Arrange every line of the rows below as a numbered list, leaving out blank lines and excluding the pictures from the answer.

Plain-text document sources:
=====

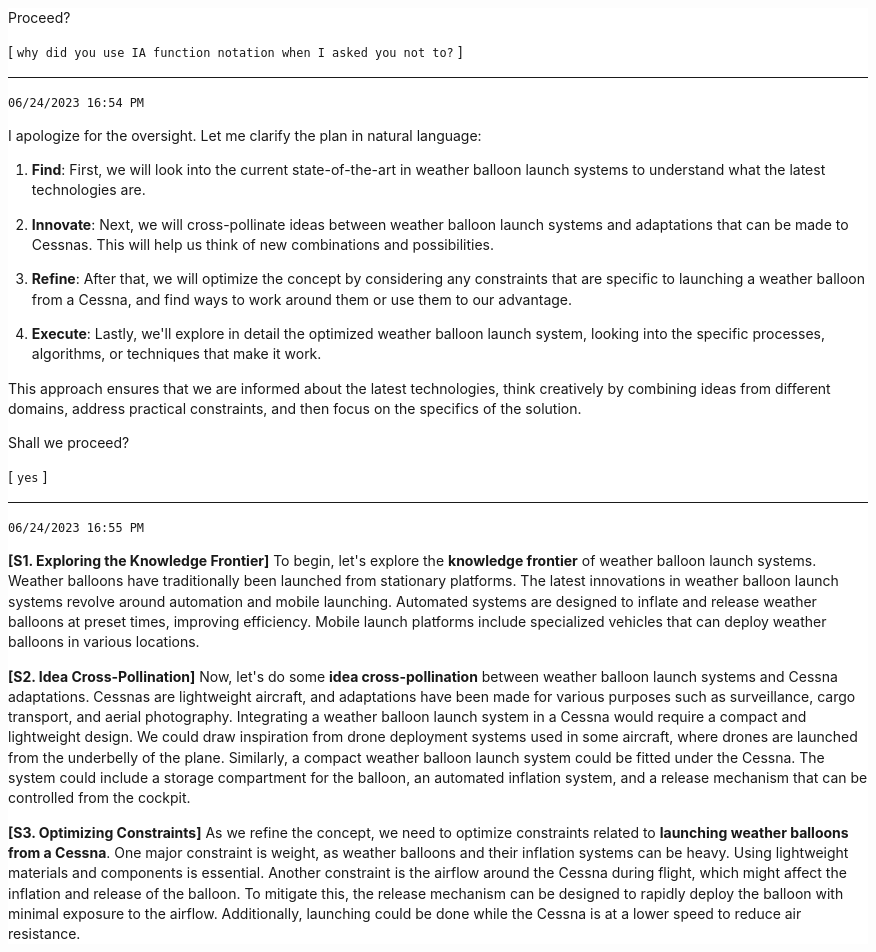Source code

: Proceed?


[ `why did you use IA function notation when I asked you not to?` ]

---
`06/24/2023 16:54 PM`

I apologize for the oversight. Let me clarify the plan in natural language:

1. **Find**: First, we will look into the current state-of-the-art in weather balloon launch systems to understand what the latest technologies are.

2. **Innovate**: Next, we will cross-pollinate ideas between weather balloon launch systems and adaptations that can be made to Cessnas. This will help us think of new combinations and possibilities.

3. **Refine**: After that, we will optimize the concept by considering any constraints that are specific to launching a weather balloon from a Cessna, and find ways to work around them or use them to our advantage.

4. **Execute**: Lastly, we'll explore in detail the optimized weather balloon launch system, looking into the specific processes, algorithms, or techniques that make it work.

This approach ensures that we are informed about the latest technologies, think creatively by combining ideas from different domains, address practical constraints, and then focus on the specifics of the solution.

Shall we proceed?


[ `yes` ]

---
`06/24/2023 16:55 PM`

**[S1. Exploring the Knowledge Frontier]**
To begin, let's explore the **knowledge frontier** of weather balloon launch systems. Weather balloons have traditionally been launched from stationary platforms. The latest innovations in weather balloon launch systems revolve around automation and mobile launching. Automated systems are designed to inflate and release weather balloons at preset times, improving efficiency. Mobile launch platforms include specialized vehicles that can deploy weather balloons in various locations.

**[S2. Idea Cross-Pollination]**
Now, let's do some **idea cross-pollination** between weather balloon launch systems and Cessna adaptations. Cessnas are lightweight aircraft, and adaptations have been made for various purposes such as surveillance, cargo transport, and aerial photography. Integrating a weather balloon launch system in a Cessna would require a compact and lightweight design. We could draw inspiration from drone deployment systems used in some aircraft, where drones are launched from the underbelly of the plane. Similarly, a compact weather balloon launch system could be fitted under the Cessna. The system could include a storage compartment for the balloon, an automated inflation system, and a release mechanism that can be controlled from the cockpit.

**[S3. Optimizing Constraints]**
As we refine the concept, we need to optimize constraints related to **launching weather balloons from a Cessna**. One major constraint is weight, as weather balloons and their inflation systems can be heavy. Using lightweight materials and components is essential. Another constraint is the airflow around the Cessna during flight, which might affect the inflation and release of the balloon. To mitigate this, the release mechanism can be designed to rapidly deploy the balloon with minimal exposure to the airflow. Additionally, launching could be done while the Cessna is at a lower speed to reduce air resistance.
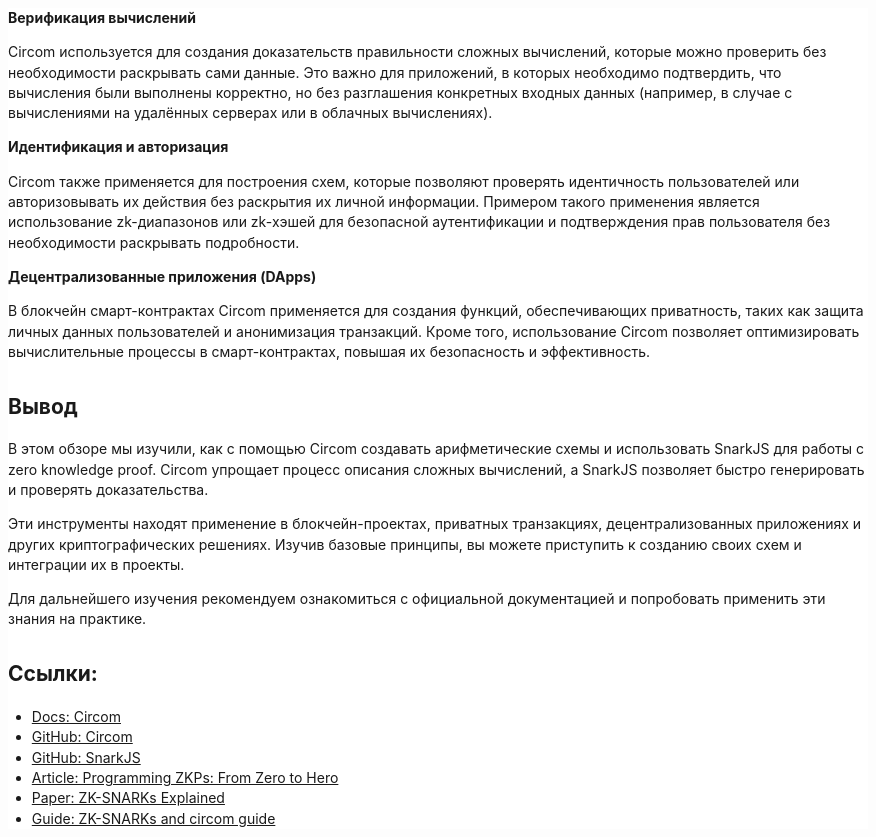 **Верификация вычислений**

Circom используется для создания доказательств правильности сложных вычислений, которые можно проверить без необходимости раскрывать сами данные. Это важно для приложений, в которых необходимо подтвердить, что вычисления были выполнены корректно, но без разглашения конкретных входных данных (например, в случае с вычислениями на удалённых серверах или в облачных вычислениях).

**Идентификация и авторизация**

Circom также применяется для построения схем, которые позволяют проверять идентичность пользователей или авторизовывать их действия без раскрытия их личной информации. Примером такого применения является использование zk-диапазонов или zk-хэшей для безопасной аутентификации и подтверждения прав пользователя без необходимости раскрывать подробности.

**Децентрализованные приложения (DApps)**

В блокчейн смарт-контрактах Circom применяется для создания функций, обеспечивающих приватность, таких как защита личных данных пользователей и анонимизация транзакций. Кроме того, использование Circom позволяет оптимизировать вычислительные процессы в смарт-контрактах, повышая их безопасность и эффективность.
## Вывод

В этом обзоре мы изучили, как с помощью Circom создавать арифметические схемы и использовать SnarkJS для работы с zero knowledge proof. Circom упрощает процесс описания сложных вычислений, а SnarkJS позволяет быстро генерировать и проверять доказательства.

Эти инструменты находят применение в блокчейн-проектах, приватных транзакциях, децентрализованных приложениях и других криптографических решениях. Изучив базовые принципы, вы можете приступить к созданию своих схем и интеграции их в проекты.

Для дальнейшего изучения рекомендуем ознакомиться с официальной документацией и попробовать применить эти знания на практике.

## Ссылки:

- [Docs: Circom](https://docs.circom.io/)
- [GitHub: Circom](https://github.com/iden3/circom)
- [GitHub: SnarkJS](https://github.com/iden3/snarkjs)
- [Article: Programming ZKPs: From Zero to Hero](https://zkintro.com/articles/programming-zkps-from-zero-to-hero#building-our-circuit)
- [Paper: ZK-SNARKs Explained](https://eprint.iacr.org/2013/879.pdf)
- [Guide:  ZK-SNARKs and circom guide](https://dev.to/thebojda/zero-knowledge-proofs-using-snarkjs-and-circom-536n)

=====

**Answer below:**
1. Source code
2. : Proceed?
3. [ `why did you use IA function notation when I asked you not to?` ]
4. ---
5. `06/24/2023 16:54 PM`
6. I apologize for the oversight. Let me clarify the plan in natural language:
7. 1. **Find**: First, we will look into the current state-of-the-art in weather balloon launch systems to understand what the latest technologies are.
8. 2. **Innovate**: Next, we will cross-pollinate ideas between weather balloon launch systems and adaptations that can be made to Cessnas. This will help us think of new combinations and possibilities.
9. 3. **Refine**: After that, we will optimize the concept by considering any constraints that are specific to launching a weather balloon from a Cessna, and find ways to work around them or use them to our advantage.
10. 4. **Execute**: Lastly, we'll explore in detail the optimized weather balloon launch system, looking into the specific processes, algorithms, or techniques that make it work.
11. This approach ensures that we are informed about the latest technologies, think creatively by combining ideas from different domains, address practical constraints, and then focus on the specifics of the solution.
12. Shall we proceed?
13. [ `yes` ]
14. ---
15. `06/24/2023 16:55 PM`
16. **[S1. Exploring the Knowledge Frontier]**
17. To begin, let's explore the **knowledge frontier** of weather balloon launch systems. Weather balloons have traditionally been launched from stationary platforms. The latest innovations in weather balloon launch systems revolve around automation and mobile launching. Automated systems are designed to inflate and release weather balloons at preset times, improving efficiency. Mobile launch platforms include specialized vehicles that can deploy weather balloons in various locations.
18. **[S2. Idea Cross-Pollination]**
19. Now, let's do some **idea cross-pollination** between weather balloon launch systems and Cessna adaptations. Cessnas are lightweight aircraft, and adaptations have been made for various purposes such as surveillance, cargo transport, and aerial photography. Integrating a weather balloon launch system in a Cessna would require a compact and lightweight design. We could draw inspiration from drone deployment systems used in some aircraft, where drones are launched from the underbelly of the plane. Similarly, a compact weather balloon launch system could be fitted under the Cessna. The system could include a storage compartment for the balloon, an automated inflation system, and a release mechanism that can be controlled from the cockpit.
20. **[S3. Optimizing Constraints]**
21. As we refine the concept, we need to optimize constraints related to **launching weather balloons from a Cessna**. One major constraint is weight, as weather balloons and their inflation systems can be heavy. Using lightweight materials and components is essential. Another constraint is the airflow around the Cessna during flight, which might affect the inflation and release of the balloon. To mitigate this, the release mechanism can be designed to rapidly deploy the balloon with minimal exposure to the airflow. Additionally, launching could be done while the Cessna is at a lower speed to reduce air resistance.
22.  **Верификация вычислений**
23. Circom используется для создания доказательств правильности сложных вычислений, которые можно проверить без необходимости раскрывать сами данные. Это важно для приложений, в которых необходимо подтвердить, что вычисления были выполнены корректно, но без разглашения конкретных входных данных (например, в случае с вычислениями на удалённых серверах или в облачных вычислениях).
24. **Идентификация и авторизация**
25. Circom также применяется для построения схем, которые позволяют проверять идентичность пользователей или авторизовывать их действия без раскрытия их личной информации. Примером такого применения является использование zk-диапазонов или zk-хэшей для безопасной аутентификации и подтверждения прав пользователя без необходимости раскрывать подробности.
26. **Децентрализованные приложения (DApps)**
27. В блокчейн смарт-контрактах Circom применяется для создания функций, обеспечивающих приватность, таких как защита личных данных пользователей и анонимизация транзакций. Кроме того, использование Circom позволяет оптимизировать вычислительные процессы в смарт-контрактах, повышая их безопасность и эффективность.
28. ## Вывод
29. В этом обзоре мы изучили, как с помощью Circom создавать арифметические схемы и использовать SnarkJS для работы с zero knowledge proof. Circom упрощает процесс описания сложных вычислений, а SnarkJS позволяет быстро генерировать и проверять доказательства.
30. Эти инструменты находят применение в блокчейн-проектах, приватных транзакциях, децентрализованных приложениях и других криптографических решениях. Изучив базовые принципы, вы можете приступить к созданию своих схем и интеграции их в проекты.
31. Для дальнейшего изучения рекомендуем ознакомиться с официальной документацией и попробовать применить эти знания на практике.
32. ## Ссылки:
33. - [Docs: Circom](https://docs.circom.io/)
34. - [GitHub: Circom](https://github.com/iden3/circom)
35. - [GitHub: SnarkJS](https://github.com/iden3/snarkjs)
36. - [Article: Programming ZKPs: From Zero to Hero](https://zkintro.com/articles/programming-zkps-from-zero-to-hero#building-our-circuit)
37. - [Paper: ZK-SNARKs Explained](https://eprint.iacr.org/2013/879.pdf)
38. - [Guide:  ZK-SNARKs and circom guide](https://dev.to/thebojda/zero-knowledge-proofs-using-snarkjs-and-circom-536n)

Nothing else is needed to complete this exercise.